New Direct Air Capture Commercial Facility Pulls 1,000 Tons of CO2 Per Year

A worker looks on at a carbon capture facility as Heirloom unveils America’s first commercial Direct Air Capture facility

(Credit: Heirloom)

by | Nov 13, 2023

Carbon capture and storage has new life in the United States with the first commercial facility that can capture up to 1,000 tons of carbon dioxide per year.

Created by Heirloom Carbon Technologies, the facility uses limestone that is heated to pull CO2 from the air. The heated limestone is vertically stacked in trays where it acts like a sponge to absorb the carbon.

The captured carbon dioxide is returned to a kiln where the carbon is extracted and the gas is stored underground or sequestered into concrete permanently through a partnership with CarbonCure Technologies. Heirloom and CarbonCure debuted their direct-air-capture-to-concrete storage demonstration earlier this year.

Several early adopters of Heirloom’s carbon removal credits, including Microsoft, Klarna, Stripe, and Shopify, will see net removal deliveries through the facility’s capture capacity of up to 1,000 tons of carbon dioxide per year.

“This first commercial direct air capture facility is the closest thing on Earth that we have to a time machine, because it can turn back the clock on climate change by removing carbon dioxide that has already been emitted into our atmosphere,” said Heirloom CEO and Co-Founder Shashank Samala. “The capacity of Heirloom’s limestone-based technology to capture CO2 from the air has gone from 1 kilogram of CO2 to up to one million, or 1,000 metric tons, in just over two years. We owe it to every climate-vulnerable citizen to continue to deploy our technology at the urgent pace required to reach billion-ton scale and beyond in time to stop the worst of climate change.”

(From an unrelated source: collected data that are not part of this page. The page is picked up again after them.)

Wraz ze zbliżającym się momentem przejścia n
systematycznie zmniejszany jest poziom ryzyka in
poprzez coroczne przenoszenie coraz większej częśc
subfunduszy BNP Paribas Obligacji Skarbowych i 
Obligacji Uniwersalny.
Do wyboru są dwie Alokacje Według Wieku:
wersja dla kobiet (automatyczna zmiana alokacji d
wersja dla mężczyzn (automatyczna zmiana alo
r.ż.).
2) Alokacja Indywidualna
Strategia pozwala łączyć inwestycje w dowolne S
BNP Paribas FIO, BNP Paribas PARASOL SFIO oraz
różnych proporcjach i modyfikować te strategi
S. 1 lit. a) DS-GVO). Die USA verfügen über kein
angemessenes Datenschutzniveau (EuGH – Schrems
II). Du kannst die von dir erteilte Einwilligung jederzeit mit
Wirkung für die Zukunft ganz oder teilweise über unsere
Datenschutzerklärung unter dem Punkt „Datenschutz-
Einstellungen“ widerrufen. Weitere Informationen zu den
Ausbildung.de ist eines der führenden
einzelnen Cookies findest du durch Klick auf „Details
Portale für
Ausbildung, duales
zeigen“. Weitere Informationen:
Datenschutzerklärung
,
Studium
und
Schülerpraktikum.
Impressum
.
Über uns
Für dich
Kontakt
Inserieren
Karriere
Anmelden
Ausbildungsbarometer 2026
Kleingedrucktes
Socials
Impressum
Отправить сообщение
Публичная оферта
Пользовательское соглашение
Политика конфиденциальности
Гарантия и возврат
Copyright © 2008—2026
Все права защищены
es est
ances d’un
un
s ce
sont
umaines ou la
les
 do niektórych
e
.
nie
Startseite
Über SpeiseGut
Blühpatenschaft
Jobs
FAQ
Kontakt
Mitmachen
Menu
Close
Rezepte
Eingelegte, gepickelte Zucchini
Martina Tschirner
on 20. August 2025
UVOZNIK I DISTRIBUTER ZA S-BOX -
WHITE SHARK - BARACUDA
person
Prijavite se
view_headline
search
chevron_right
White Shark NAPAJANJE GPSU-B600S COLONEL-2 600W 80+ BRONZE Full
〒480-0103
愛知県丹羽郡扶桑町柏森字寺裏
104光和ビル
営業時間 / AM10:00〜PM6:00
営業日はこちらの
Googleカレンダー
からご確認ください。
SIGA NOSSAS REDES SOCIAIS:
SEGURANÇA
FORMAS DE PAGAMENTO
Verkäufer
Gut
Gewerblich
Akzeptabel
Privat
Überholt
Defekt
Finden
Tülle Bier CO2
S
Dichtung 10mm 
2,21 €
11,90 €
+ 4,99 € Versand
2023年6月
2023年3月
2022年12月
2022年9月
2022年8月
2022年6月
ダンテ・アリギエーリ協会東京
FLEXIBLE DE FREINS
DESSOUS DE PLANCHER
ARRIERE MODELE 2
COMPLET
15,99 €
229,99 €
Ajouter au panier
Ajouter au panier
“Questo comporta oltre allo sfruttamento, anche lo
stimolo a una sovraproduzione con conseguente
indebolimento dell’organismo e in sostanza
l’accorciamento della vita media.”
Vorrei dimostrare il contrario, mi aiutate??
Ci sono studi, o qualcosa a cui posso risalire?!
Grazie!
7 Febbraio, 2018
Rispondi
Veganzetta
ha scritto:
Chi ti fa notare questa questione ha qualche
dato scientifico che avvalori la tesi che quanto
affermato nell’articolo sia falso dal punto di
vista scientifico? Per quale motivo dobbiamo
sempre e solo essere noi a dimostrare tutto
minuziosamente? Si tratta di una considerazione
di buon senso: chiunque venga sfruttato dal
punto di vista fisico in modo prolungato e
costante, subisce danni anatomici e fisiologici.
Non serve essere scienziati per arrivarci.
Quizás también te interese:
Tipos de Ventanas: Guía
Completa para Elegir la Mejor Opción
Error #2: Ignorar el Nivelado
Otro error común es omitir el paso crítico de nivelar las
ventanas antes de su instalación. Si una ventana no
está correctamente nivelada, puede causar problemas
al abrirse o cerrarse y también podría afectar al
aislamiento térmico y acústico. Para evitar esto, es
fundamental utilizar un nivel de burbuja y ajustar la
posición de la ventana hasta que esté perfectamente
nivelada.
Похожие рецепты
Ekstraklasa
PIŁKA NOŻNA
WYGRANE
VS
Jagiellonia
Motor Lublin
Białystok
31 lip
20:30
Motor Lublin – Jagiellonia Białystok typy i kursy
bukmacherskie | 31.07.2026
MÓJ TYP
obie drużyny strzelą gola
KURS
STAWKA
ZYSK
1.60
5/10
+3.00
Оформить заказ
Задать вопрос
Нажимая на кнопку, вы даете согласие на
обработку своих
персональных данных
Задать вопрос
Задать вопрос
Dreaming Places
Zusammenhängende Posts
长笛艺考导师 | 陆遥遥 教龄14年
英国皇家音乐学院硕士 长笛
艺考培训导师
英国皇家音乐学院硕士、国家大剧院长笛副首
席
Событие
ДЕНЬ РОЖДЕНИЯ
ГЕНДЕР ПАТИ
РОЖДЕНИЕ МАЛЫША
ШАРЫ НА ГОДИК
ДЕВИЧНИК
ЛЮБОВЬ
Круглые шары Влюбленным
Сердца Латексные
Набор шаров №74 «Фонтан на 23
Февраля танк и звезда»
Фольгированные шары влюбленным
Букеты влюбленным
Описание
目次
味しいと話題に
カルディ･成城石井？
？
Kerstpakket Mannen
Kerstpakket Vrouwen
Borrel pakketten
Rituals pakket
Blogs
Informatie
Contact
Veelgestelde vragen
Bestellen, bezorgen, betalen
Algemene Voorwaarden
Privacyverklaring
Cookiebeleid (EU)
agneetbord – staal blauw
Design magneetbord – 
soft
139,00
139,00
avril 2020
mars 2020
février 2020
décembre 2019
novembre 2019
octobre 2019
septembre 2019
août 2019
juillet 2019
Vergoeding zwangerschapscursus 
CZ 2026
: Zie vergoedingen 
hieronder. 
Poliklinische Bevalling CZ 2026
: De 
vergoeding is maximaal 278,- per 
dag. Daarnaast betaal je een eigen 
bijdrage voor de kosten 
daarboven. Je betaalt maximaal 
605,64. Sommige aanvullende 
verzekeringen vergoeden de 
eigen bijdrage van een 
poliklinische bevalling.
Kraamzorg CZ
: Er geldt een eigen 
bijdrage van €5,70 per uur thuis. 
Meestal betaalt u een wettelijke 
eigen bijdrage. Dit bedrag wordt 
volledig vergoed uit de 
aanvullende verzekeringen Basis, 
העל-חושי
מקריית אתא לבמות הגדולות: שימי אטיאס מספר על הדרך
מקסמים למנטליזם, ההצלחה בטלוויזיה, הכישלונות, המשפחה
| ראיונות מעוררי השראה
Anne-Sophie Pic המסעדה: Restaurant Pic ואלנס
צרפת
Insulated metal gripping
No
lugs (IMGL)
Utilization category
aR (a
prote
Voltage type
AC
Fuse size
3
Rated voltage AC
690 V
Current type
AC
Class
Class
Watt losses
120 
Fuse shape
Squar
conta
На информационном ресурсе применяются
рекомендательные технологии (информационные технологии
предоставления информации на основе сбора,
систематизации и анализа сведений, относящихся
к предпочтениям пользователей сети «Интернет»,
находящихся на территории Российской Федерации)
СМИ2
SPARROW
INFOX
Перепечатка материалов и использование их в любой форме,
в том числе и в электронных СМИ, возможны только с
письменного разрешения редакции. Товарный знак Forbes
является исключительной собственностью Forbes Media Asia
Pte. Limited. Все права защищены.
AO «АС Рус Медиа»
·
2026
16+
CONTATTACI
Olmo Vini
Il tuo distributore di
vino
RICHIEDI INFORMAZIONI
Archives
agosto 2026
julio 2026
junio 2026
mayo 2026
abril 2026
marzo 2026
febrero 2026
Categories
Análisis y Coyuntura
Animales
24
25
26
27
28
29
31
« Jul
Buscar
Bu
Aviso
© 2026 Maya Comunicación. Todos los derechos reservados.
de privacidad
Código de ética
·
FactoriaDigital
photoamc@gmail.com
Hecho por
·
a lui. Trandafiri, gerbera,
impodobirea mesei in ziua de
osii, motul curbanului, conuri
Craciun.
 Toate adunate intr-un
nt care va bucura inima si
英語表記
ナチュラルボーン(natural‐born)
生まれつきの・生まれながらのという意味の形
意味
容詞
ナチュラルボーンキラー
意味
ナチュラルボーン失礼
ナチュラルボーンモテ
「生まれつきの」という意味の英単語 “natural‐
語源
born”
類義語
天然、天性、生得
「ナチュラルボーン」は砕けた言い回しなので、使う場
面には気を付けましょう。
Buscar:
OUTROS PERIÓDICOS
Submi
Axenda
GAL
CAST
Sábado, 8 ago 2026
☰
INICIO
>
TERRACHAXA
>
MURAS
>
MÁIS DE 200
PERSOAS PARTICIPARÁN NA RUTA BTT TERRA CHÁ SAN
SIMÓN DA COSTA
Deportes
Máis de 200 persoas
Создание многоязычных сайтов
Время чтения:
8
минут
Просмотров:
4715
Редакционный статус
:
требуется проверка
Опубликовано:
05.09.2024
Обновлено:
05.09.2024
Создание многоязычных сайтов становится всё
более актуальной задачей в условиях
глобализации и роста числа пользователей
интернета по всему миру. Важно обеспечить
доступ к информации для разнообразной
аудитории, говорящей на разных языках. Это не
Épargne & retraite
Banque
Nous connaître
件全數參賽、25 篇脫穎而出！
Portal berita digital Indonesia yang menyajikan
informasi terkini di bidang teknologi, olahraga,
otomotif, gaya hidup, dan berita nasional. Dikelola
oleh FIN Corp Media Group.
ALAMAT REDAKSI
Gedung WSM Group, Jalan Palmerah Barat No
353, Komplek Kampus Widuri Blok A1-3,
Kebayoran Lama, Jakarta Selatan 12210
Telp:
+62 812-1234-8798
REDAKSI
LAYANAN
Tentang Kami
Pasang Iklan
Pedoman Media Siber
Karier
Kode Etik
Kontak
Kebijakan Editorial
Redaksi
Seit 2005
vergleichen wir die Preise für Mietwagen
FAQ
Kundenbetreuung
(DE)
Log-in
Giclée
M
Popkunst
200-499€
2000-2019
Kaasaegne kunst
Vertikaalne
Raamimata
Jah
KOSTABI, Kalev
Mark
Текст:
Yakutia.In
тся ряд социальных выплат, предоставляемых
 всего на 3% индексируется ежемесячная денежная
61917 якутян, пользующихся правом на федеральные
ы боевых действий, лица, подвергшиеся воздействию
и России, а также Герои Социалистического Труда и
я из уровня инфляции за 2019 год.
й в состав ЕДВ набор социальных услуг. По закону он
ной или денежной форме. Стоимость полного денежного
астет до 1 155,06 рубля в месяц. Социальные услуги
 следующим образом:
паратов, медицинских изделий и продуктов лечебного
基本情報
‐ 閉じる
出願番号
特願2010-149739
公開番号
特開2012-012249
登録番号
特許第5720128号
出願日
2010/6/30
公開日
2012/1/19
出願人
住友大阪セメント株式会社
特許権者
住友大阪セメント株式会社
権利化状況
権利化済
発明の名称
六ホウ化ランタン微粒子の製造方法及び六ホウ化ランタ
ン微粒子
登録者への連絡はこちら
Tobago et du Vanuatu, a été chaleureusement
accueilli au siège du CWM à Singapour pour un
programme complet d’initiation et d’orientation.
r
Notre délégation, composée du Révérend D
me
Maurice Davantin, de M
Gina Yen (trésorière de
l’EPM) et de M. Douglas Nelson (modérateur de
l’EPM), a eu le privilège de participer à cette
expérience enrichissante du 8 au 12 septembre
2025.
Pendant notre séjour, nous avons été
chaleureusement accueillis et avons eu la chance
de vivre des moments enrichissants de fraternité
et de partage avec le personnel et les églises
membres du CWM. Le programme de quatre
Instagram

The facility, located in Tracy, California, is powered by renewable energy supplied locally by Ava Community Energy. Heirloom also noted that no carbon dioxide removed will be used for enhanced oil recovery and no equity will be granted to companies whose core business is the production of oil and gas, as per the company’s outlined principles for the responsible deployment of carbon removal. 

Overcoming Carbon Capture Obstacles

One of the biggest criticisms of carbon capture and storage has been the high cost of production. According to Heirloom, by using limestone, which is an abundant, easy-to-source, and inexpensive material, the company has created one of the lowest-cost pathways to permanent CO2 removal.

Heirloom has an overall goal of removing 1 billion tons of carbon from the atmosphere by 2035, which is about 20% of annual emissions from the United States. The launch of the new facility represents big strides in carbon capture and storage scaling. Heirloom has excited investors in the space, with the company securing $53 million in a Series A funding round last year from several big-name climate investors, including Breakthrough Energy Ventures — founded by Bill Gates.

Plus, Heirloom was among other partners selected for one of the largest projects in the DAC Hub program, with up to $600 million in federal funding available for a DAC facility in Louisiana.

Carbon Capture in California

California has other carbon capture deals ongoing, including a commercial pilot between Avnos, a Los Angeles-based direct air capture technology company, and Southern California Gas Company to test the first water-positive DAC system for CO2 removal.

“We’ve set ambitious, nation-leading climate goals to cut pollution and accelerate our transition to clean energy,” said California Gov. Gavin Newsom. “Projects like this Heirloom facility are exactly the sort of big and innovative ideas that we’re embracing – using renewable energy to directly remove pollution from our air, all while creating good-paying jobs in the Central Valley. California is creating the model for expanding the economy and fighting climate change.”